We reported earlier on an action brought by Instituto Nacional de Seguros (“INS”), a Costa Rican state-owned insurer, against Florida insurance broker Hemispheric Reinsurance Group, L.L.C. and London-based Howden Insurance Brokers Limited. INS alleges breach of contract and tort claims based on Hemspheric’s and Howden’s alleged commission overcharge on $300 million in faculty reinsurance coverage INS obtained on a single property damage and business interruption policy. INS had retained Hemispheric as broker for its reinsurance program; Hemispheric, in turn, retained Howden as sub-broker to gain access to the London reinsurance market.
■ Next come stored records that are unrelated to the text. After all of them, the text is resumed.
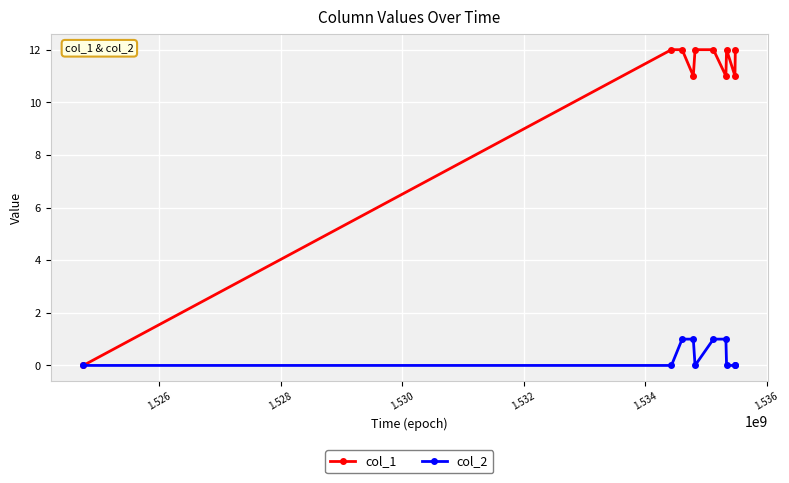

Which series has the largest total across all categories?

col_1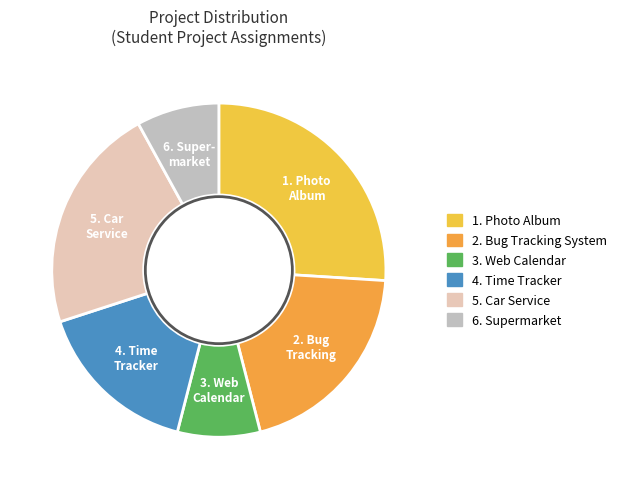

Approximately how many times larger is the value at 1. Photo Album compared to 2. Bug Tracking System?

1.3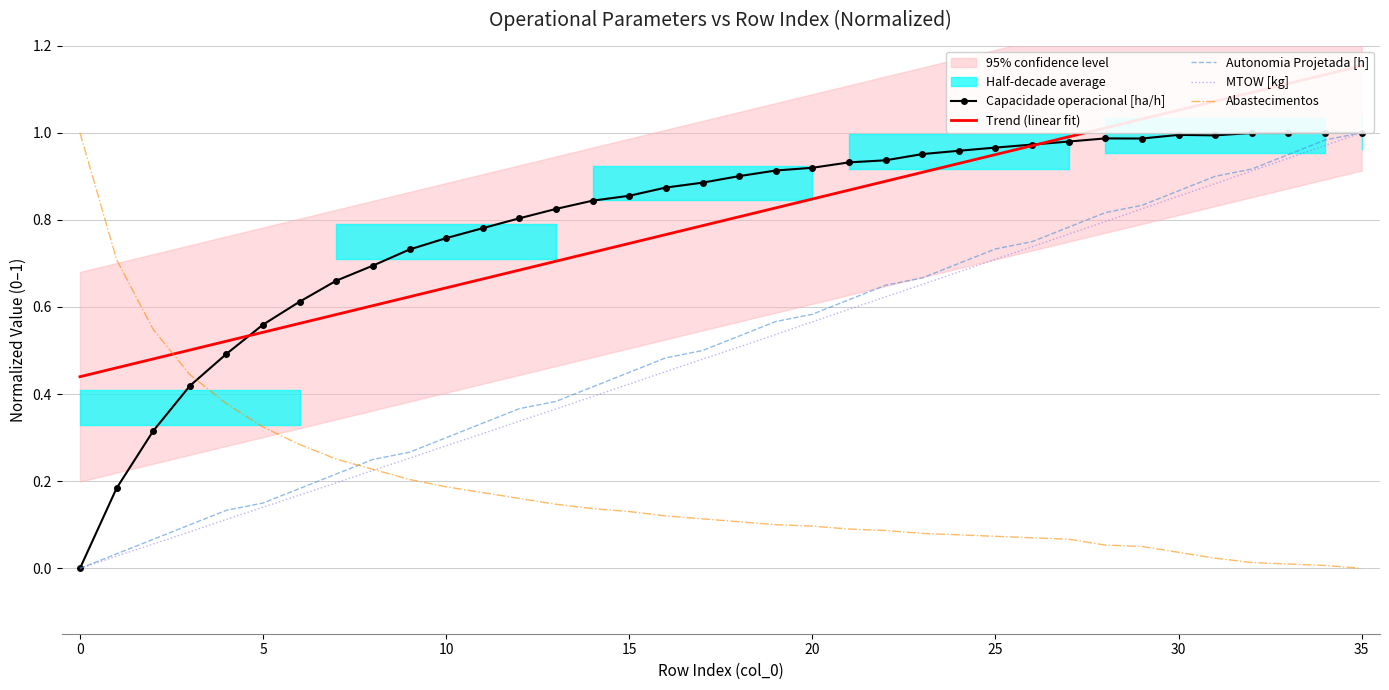

The value of MTOW [kg] at 25 is 0.3. True or false?

False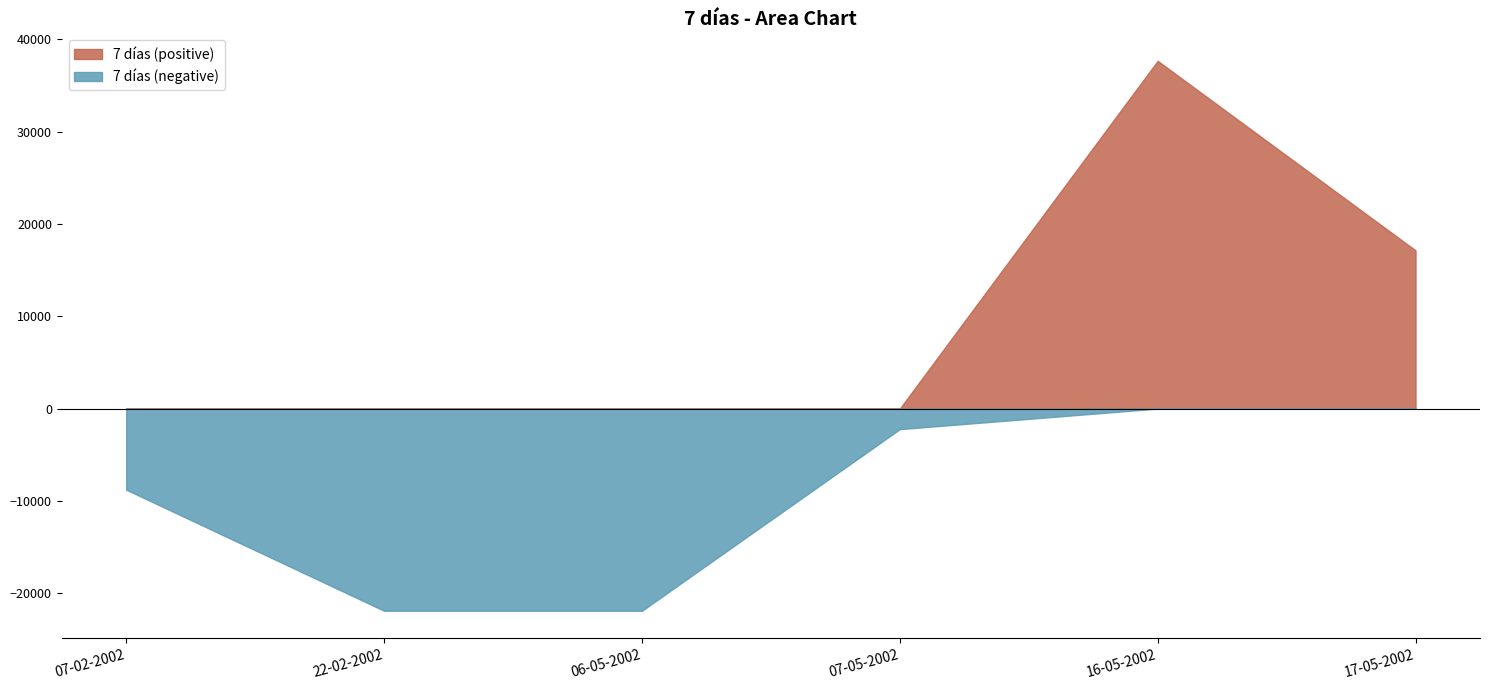

What position from the left is 16-05-2002?

5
Howden moved for a determination that English law and practice should apply to INS’s tort claims. INS argued in opposition that the relationship between the parties began in Florida, and that Florida continued to be the center of the parties’ relationship. INS further argued that the funds for the reinsurance program, including the alleged overcharges, flowed through Florida. Howden argued that its conduct took place in England and, further, that there was no “center” of the parties’ relationship because there was no cognizable relationship between INS and Howden as the parties were not in privity. Agreeing with INS, the court held that Florida law applies to INS’s tort claims under Florida’s “most significant relationship” test. Instituto Nacional de Seguros v. Hemispheric Reinsurance Group, L.L.C., Case No. 10-33653 CA 04 (Fla. Cir. Ct. Apr. 10, 2013).